Un des principaux déterminants des performances du secteur est pourtant le taux de défaut et on aurait tort de le négliger. Si les défauts se sont multipliés pendant la crise récente - avec un pic entre décembre 2008 et mai 2009 - le nombre des émetteurs «high yield» ayant fait défaut n’a cessé de reculer en 2010. Mieux, le taux de recouvrement des obligations en défaut est passé de 37,7% pour les obligations seniors (et non adossées à un collatéral) à plus de 80% en 2010.

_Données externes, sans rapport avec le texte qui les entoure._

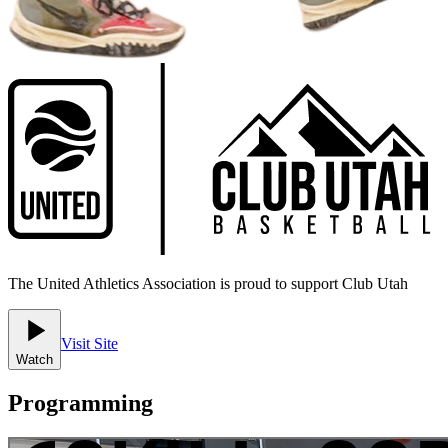
The United Athletics Association is proud to support Club Utah
Visit Site
Watch
Programming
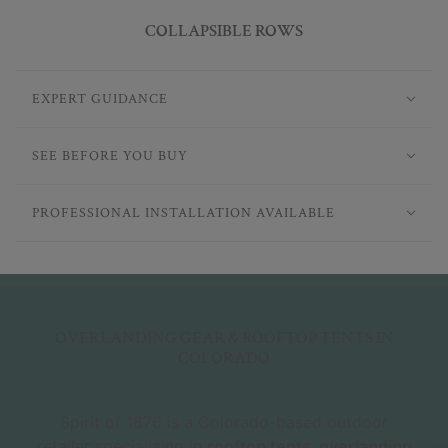
COLLAPSIBLE ROWS
EXPERT GUIDANCE
SEE BEFORE YOU BUY
PROFESSIONAL INSTALLATION AVAILABLE
OVERLANDING GEAR & ROOFTOP TENTS IN
COLORADO
Spirit of 1876 is a Colorado-based outdoor
retailer specializing in
rooftop tents, overlanding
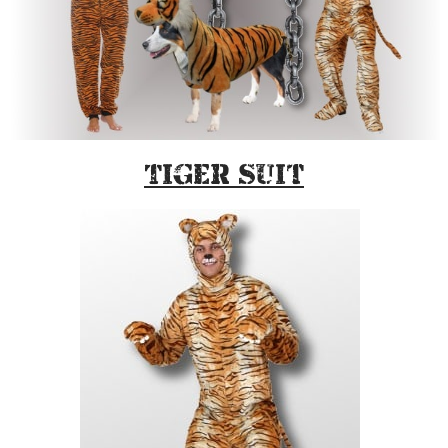
Tiger Suit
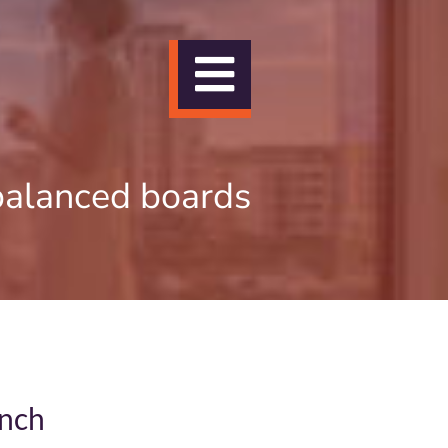
Toggle
Navigation
balanced boards
unch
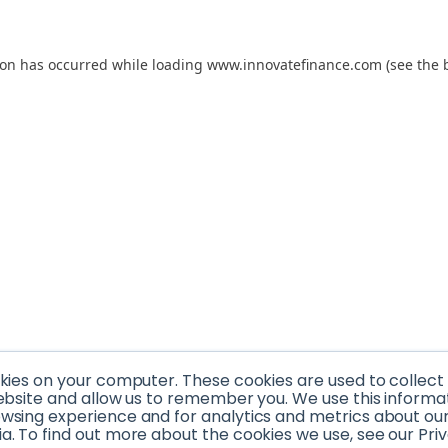
tion has occurred
while loading
www.innovatefinance.com
(see the 
okies on your computer. These cookies are used to collec
ebsite and allow us to remember you. We use this informa
sing experience and for analytics and metrics about our v
. To find out more about the cookies we use, see our Priv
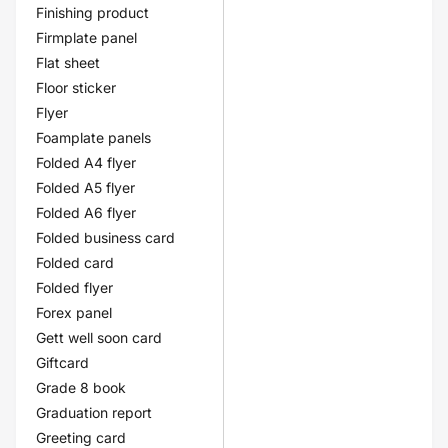
Finishing product
Firmplate panel
Flat sheet
Floor sticker
Flyer
Foamplate panels
Folded A4 flyer
Folded A5 flyer
Folded A6 flyer
Folded business card
Folded card
Folded flyer
Forex panel
Gett well soon card
Giftcard
Grade 8 book
Graduation report
Greeting card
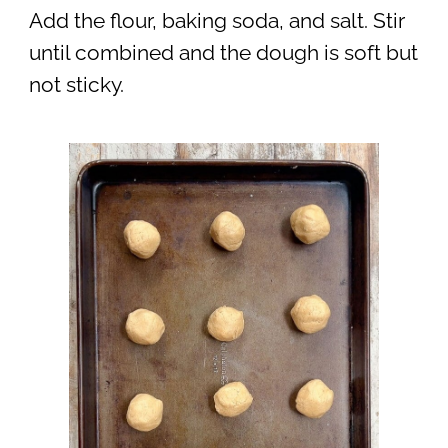
Add the flour, baking soda, and salt. Stir
until combined and the dough is soft but
not sticky.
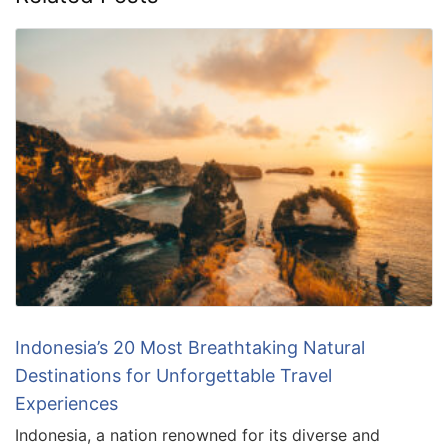
Indonesia’s 20 Most Breathtaking Natural
Destinations for Unforgettable Travel
Experiences
Indonesia, a nation renowned for its diverse and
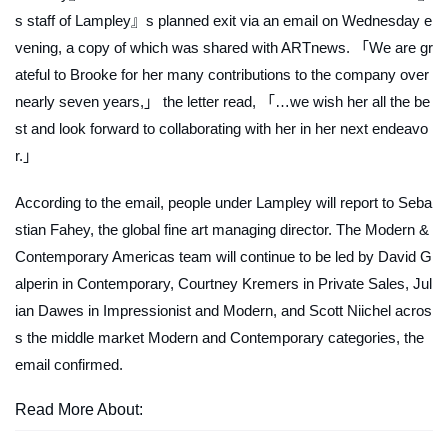
s staff of Lampley』s planned exit via an email on Wednesday e
vening, a copy of which was shared with
ARTnews
. 「We are gr
ateful to Brooke for her many contributions to the company over
nearly seven years,」 the letter read, 「…we wish her all the be
st and look forward to collaborating with her in her next endeavo
r.」
According to the email, people under Lampley will report to Seba
stian Fahey, the global fine art managing director. The Modern &
Contemporary Americas team will continue to be led by David G
alperin in Contemporary, Courtney Kremers in Private Sales, Jul
ian Dawes in Impressionist and Modern, and Scott Niichel acros
s the middle market Modern and Contemporary categories, the
email confirmed.
Read More About:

Plusieurs raisons à cette évolution : la reprise de la demande et la réduction des investissements ont eu un effet de levier considérable sur les résultats et ont contribué à améliorer sensiblement les cash flows, tandis que la vigueur du marché primaire depuis un an permettait aux sociétés de se refinancer. Dans cette phase du cycle du crédit, l’intérêt du management des sociétés «high yield» est aligné sur celui des porteurs d’obligations… ce qui est loin d’être le cas lorsque la reprise s’accélère!
Conclusion: les perspectives d’amélioration du taux de défauts pourraient bien permettre au high yield de devancer une fois de plus les marchés d’actions en 2010, avec des performances à deux chiffres.